In June 2006, original Untouchables composer Ennio Morricone told Variety that he had already turned down the offer to return to score the prequel because he didn't want to lose his inspiration by spending too much time in Hollywood. While promoting The Black Dahlia, on September 8, De Palma revealed in an interview for CHUD.com that his longtime writer-collaborator David Rabe was brought aboard the project to make revisions to the Koppelman/Levien draft. He added,

"There's an assassination in Tosca that I've always wanted to do that I wrote for another script, and I was able to get it into this script. It's an incredible set piece where they kill [James] Colosimo while he's watching Tosca, which is something I've wanted to do for years. So I've got a whole bunch of good ideas.
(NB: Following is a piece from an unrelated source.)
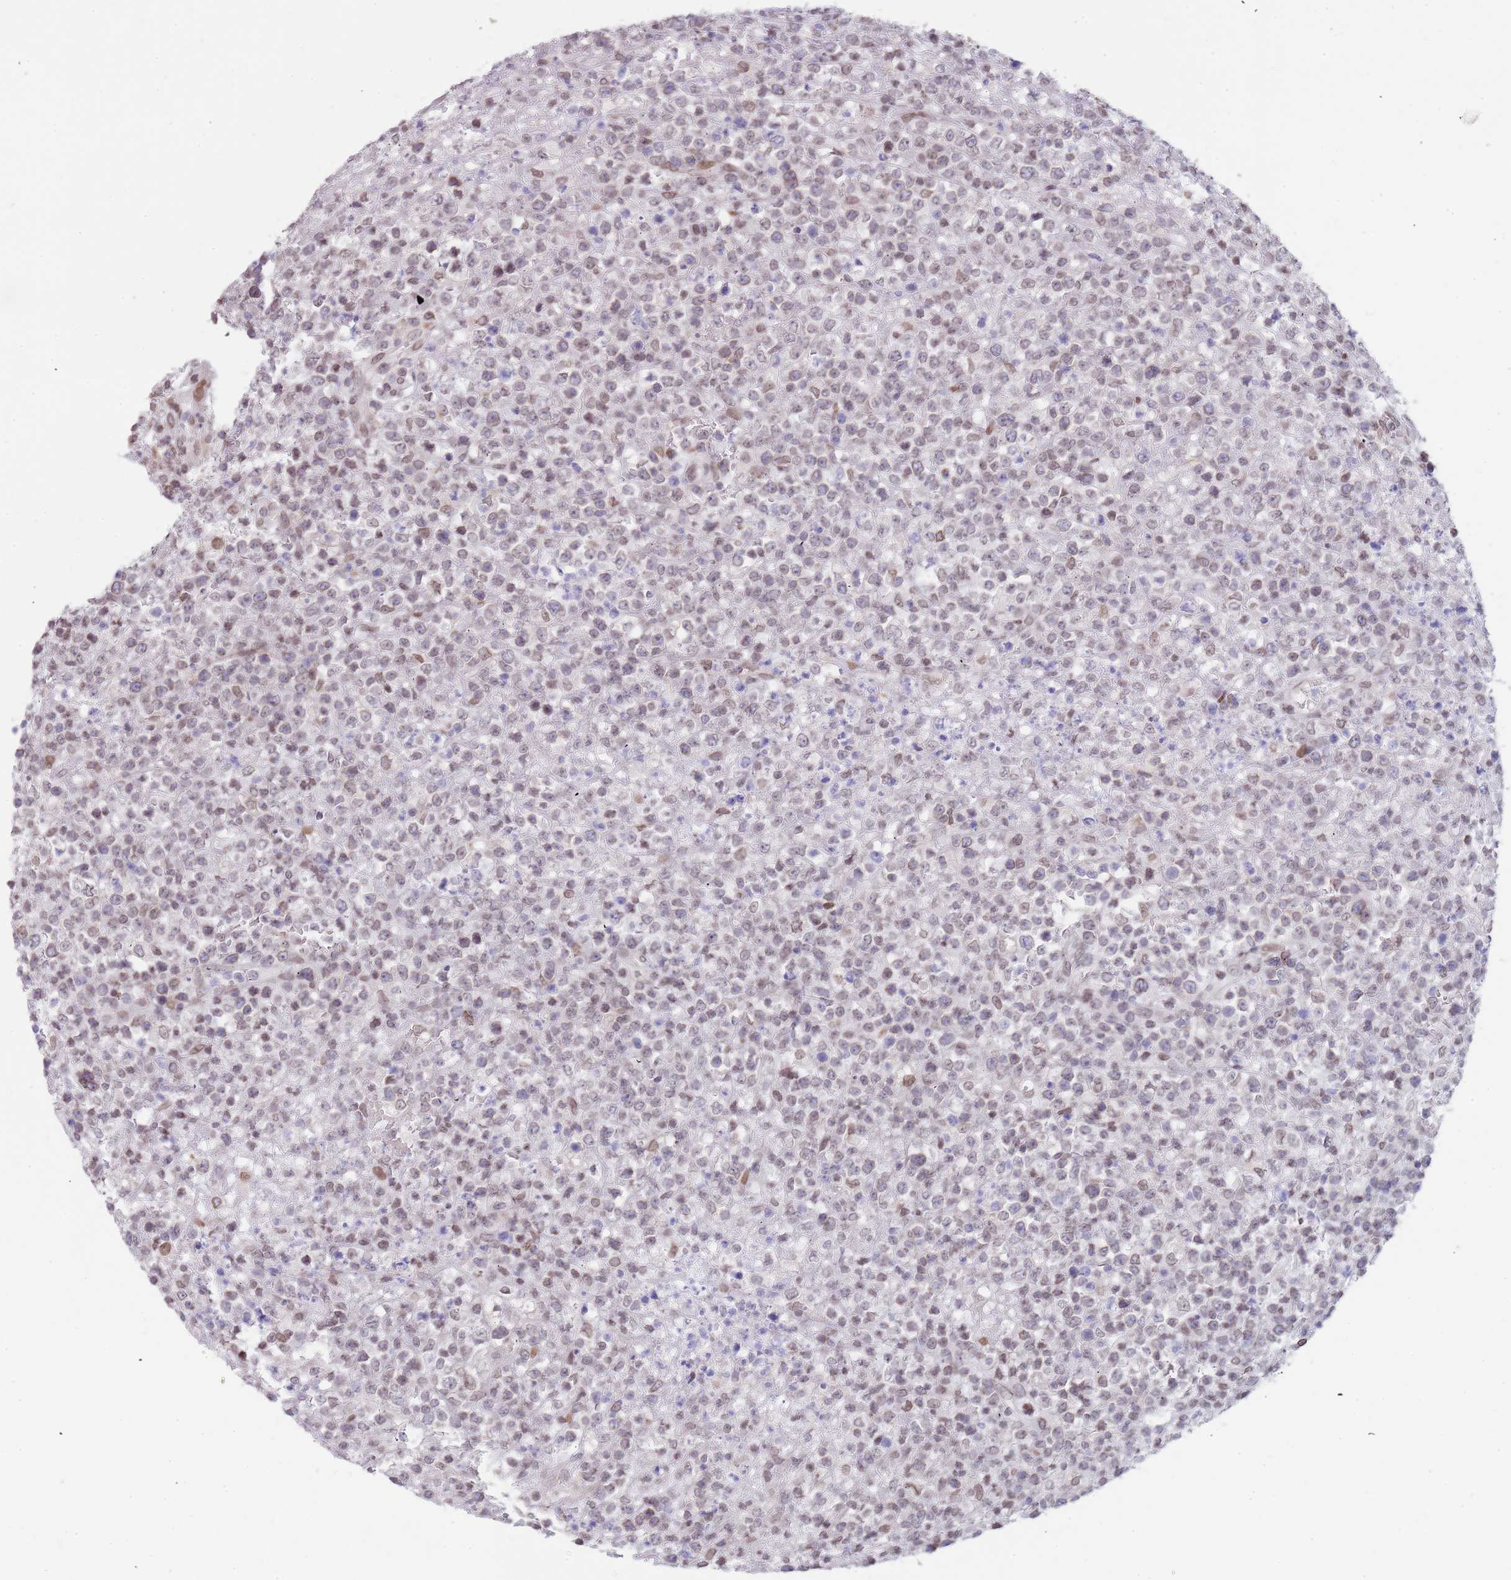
{"staining": {"intensity": "weak", "quantity": ">75%", "location": "nuclear"}, "tissue": "lymphoma", "cell_type": "Tumor cells", "image_type": "cancer", "snomed": [{"axis": "morphology", "description": "Malignant lymphoma, non-Hodgkin's type, High grade"}, {"axis": "topography", "description": "Colon"}], "caption": "IHC (DAB) staining of malignant lymphoma, non-Hodgkin's type (high-grade) shows weak nuclear protein staining in approximately >75% of tumor cells.", "gene": "KLHDC2", "patient": {"sex": "female", "age": 53}}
And then we have this whole relationship between the young Sean Connery character and Al Capone with a girl in between them; I came up with this idea of a saloon singer. It's good."
 On September 26, he confirmed during a separate interview for the fansite De Palma a la Mod that they were planning to shoot the prequel "late next summer" and that another project of his, Toyer, was postponed to accommodate that schedule.